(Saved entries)
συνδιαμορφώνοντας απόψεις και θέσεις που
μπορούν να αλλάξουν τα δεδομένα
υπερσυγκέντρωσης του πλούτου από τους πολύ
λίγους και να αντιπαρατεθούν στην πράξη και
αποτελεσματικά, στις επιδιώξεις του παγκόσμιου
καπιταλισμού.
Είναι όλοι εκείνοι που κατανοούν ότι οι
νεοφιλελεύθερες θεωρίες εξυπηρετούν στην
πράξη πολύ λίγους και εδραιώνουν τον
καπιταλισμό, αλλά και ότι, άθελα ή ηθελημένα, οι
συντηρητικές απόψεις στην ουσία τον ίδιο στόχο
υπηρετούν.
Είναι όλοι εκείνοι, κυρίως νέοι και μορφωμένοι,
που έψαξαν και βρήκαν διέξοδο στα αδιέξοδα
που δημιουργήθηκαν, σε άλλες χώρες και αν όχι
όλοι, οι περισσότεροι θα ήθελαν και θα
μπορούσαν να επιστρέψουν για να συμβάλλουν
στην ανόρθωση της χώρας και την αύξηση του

* **WHAT THE EXERCISE ASKS**
In this exercise, repeat all entries exactly.

* **RESULT OF THIS EXERCISE**
συνδιαμορφώνοντας απόψεις και θέσεις που
μπορούν να αλλάξουν τα δεδομένα
υπερσυγκέντρωσης του πλούτου από τους πολύ
λίγους και να αντιπαρατεθούν στην πράξη και
αποτελεσματικά, στις επιδιώξεις του παγκόσμιου
καπιταλισμού.
Είναι όλοι εκείνοι που κατανοούν ότι οι
νεοφιλελεύθερες θεωρίες εξυπηρετούν στην
πράξη πολύ λίγους και εδραιώνουν τον
καπιταλισμό, αλλά και ότι, άθελα ή ηθελημένα, οι
συντηρητικές απόψεις στην ουσία τον ίδιο στόχο
υπηρετούν.
Είναι όλοι εκείνοι, κυρίως νέοι και μορφωμένοι,
που έψαξαν και βρήκαν διέξοδο στα αδιέξοδα
που δημιουργήθηκαν, σε άλλες χώρες και αν όχι
όλοι, οι περισσότεροι θα ήθελαν και θα
μπορούσαν να επιστρέψουν για να συμβάλλουν
στην ανόρθωση της χώρας και την αύξηση του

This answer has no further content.